Henry’s Tower (Jindřišská věž) is a landmark 15th century bell tower worth a look while in the area.
The Alchemy Museum was, perhaps, the coolest attraction we visited in Prague. An English-speaking tour guide took us through actual tunnels used by the famed alchemists of Prague for centuries. Because alchemy was prohibited by the Church, the lab existed beneath the front of a real pharmacy. These tunnels were sealed up when the alchemists eventually fled Prague. People forgot they ever existed. Then a flood led to the discovery of the system of tunnels, and archaeologists began an excavation that led to uncovering all this secret history. Really, really fascinating stuff.
Old Town Square
The heart of Old Town is a beautiful square rimmed by the Church of Our Lady Before Ten and the famed Astronomical Clock. We stopped in a cafe here just to enjoy the view over a cup of coffee. This is the essential view of Prague.
Church of Our Lady Before Tyn
In the Old Town Square lies the iconic gothic Church of Our Lady Before Tyn. If you’ve ever seen a postcard of Prague, you’ve probably seen this place. We weren’t able to go inside, but honestly, it’s the view of the towers that really stuns.
Prague Astronomical Clock
Another iconic must-see in Prague, the clock was installed in 1410. And it still works, making it the oldest such clock in the world.
In the evening we went out for dinner and caught a view of the Dancing House, a bizarre but compelling ultra-modern office building.
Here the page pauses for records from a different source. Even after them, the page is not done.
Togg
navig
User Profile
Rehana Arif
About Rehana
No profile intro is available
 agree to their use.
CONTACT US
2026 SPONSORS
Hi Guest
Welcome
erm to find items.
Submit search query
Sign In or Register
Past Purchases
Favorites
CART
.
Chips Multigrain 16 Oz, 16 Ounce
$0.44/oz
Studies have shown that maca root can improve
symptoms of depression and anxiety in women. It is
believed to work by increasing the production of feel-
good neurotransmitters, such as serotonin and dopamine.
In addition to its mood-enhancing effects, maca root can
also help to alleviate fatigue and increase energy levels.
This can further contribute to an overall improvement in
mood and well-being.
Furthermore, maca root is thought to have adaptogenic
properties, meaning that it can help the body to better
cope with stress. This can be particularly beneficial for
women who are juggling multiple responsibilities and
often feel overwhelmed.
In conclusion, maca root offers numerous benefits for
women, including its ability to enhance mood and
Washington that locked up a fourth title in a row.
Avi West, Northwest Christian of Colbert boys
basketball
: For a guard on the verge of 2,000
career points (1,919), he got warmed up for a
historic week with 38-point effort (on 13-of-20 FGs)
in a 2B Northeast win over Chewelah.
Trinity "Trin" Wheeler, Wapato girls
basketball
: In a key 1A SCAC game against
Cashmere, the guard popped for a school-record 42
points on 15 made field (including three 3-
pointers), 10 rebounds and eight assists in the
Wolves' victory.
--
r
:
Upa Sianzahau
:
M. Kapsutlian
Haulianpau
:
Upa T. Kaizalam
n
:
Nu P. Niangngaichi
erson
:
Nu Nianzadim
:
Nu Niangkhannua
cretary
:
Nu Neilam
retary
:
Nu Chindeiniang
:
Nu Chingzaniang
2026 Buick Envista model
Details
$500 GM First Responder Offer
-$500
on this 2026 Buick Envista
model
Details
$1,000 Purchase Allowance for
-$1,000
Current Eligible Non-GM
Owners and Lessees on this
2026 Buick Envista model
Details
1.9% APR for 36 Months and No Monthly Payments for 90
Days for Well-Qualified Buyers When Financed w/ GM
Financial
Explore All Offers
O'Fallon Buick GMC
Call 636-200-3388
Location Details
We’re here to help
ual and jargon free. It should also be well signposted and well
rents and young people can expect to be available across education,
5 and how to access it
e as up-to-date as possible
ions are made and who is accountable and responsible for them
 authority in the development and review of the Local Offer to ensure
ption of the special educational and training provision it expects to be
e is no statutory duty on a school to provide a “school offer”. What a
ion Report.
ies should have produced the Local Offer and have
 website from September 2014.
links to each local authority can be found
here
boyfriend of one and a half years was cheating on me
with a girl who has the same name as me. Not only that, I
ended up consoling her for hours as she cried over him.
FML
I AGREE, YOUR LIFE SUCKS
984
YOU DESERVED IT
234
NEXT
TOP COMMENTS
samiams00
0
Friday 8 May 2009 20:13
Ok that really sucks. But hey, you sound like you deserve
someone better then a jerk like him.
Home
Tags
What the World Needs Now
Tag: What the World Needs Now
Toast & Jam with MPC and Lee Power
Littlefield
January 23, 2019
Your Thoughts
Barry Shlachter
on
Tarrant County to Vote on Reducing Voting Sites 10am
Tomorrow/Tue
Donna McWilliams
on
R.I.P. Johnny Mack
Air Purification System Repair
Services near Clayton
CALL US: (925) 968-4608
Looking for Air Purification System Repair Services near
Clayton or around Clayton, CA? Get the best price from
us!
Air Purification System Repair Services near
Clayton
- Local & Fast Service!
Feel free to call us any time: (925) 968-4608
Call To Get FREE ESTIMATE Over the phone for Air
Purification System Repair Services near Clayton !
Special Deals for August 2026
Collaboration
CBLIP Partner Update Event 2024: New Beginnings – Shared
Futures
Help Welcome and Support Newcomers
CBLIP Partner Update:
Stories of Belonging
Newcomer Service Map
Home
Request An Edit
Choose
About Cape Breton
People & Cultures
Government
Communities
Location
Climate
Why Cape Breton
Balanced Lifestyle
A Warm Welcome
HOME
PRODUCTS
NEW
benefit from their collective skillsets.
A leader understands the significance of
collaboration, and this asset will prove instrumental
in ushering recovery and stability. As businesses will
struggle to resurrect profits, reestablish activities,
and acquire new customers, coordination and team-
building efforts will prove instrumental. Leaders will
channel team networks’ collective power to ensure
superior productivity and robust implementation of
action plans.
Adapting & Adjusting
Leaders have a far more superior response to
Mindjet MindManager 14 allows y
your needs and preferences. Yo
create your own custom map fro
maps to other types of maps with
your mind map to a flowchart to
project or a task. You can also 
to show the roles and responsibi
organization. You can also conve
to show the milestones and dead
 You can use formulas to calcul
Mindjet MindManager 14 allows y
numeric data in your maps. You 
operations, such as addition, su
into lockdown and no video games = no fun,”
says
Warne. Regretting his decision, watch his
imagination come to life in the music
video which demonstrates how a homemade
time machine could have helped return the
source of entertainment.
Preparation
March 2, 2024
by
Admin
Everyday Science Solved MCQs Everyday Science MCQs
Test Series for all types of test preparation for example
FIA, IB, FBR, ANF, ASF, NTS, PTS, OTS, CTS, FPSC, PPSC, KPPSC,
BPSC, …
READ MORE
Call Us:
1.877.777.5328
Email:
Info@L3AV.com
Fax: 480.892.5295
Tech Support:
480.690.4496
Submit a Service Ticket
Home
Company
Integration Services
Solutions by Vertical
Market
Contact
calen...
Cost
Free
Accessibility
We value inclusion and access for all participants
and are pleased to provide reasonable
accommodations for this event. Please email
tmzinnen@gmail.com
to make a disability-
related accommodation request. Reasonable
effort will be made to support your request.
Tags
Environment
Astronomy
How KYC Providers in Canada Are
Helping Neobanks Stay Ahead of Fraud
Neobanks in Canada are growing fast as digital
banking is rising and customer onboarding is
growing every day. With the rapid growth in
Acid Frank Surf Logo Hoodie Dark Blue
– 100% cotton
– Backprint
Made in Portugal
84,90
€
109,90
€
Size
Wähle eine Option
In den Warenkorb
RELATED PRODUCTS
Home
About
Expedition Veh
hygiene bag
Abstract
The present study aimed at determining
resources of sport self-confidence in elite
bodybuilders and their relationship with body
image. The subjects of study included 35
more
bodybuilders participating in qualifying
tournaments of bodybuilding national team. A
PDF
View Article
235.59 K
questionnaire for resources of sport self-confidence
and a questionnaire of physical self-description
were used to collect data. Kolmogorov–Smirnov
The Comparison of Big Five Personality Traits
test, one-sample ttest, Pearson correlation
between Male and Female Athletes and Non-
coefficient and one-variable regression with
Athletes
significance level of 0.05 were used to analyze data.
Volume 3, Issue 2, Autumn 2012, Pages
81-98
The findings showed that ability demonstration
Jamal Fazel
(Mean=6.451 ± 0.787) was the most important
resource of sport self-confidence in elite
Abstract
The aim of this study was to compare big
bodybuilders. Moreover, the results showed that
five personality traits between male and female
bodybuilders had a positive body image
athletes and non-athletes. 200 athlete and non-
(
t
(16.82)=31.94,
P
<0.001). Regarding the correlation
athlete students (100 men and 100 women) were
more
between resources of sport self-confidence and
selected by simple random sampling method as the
Did I mentioned iconic views of Prague? Charles Bridge spans the Vltava, connecting the two halves of the city (and the two most popular tourist areas!). Our second day, we headed here to catch the other side of Prague.
Old Town Bridge Tower
At the east end of Charles Bridge lies this amazing tower.
St. Nicholas Church
On the west side of the river, you find one of the most famous churches in a city with a lot of famous churches. The interior is actually even more amazing than the exterior.
The Medieval Tavern
On the route between St Nicholas and the Prague Castle we stumbled across a real medieval tavern still in operation. Yes, seriously. I’m not sure the medieval patrons were ordering cappuccinos like us, but nevertheless, this was an absolute gem of a find for us.
Prague Castle/St. Vitus Cathedral
While we did not realize it, Prague Castle actually has free tours. We got there later than we had hoped, and had to rush a bit to see everything. It’s another beautiful example of Czechian architecture, this one dating from the 9th century.
St. Vitus Cathedral lies inside the castle grounds. We arrived too late to go inside, but we did get to ogle the stunning exterior facade.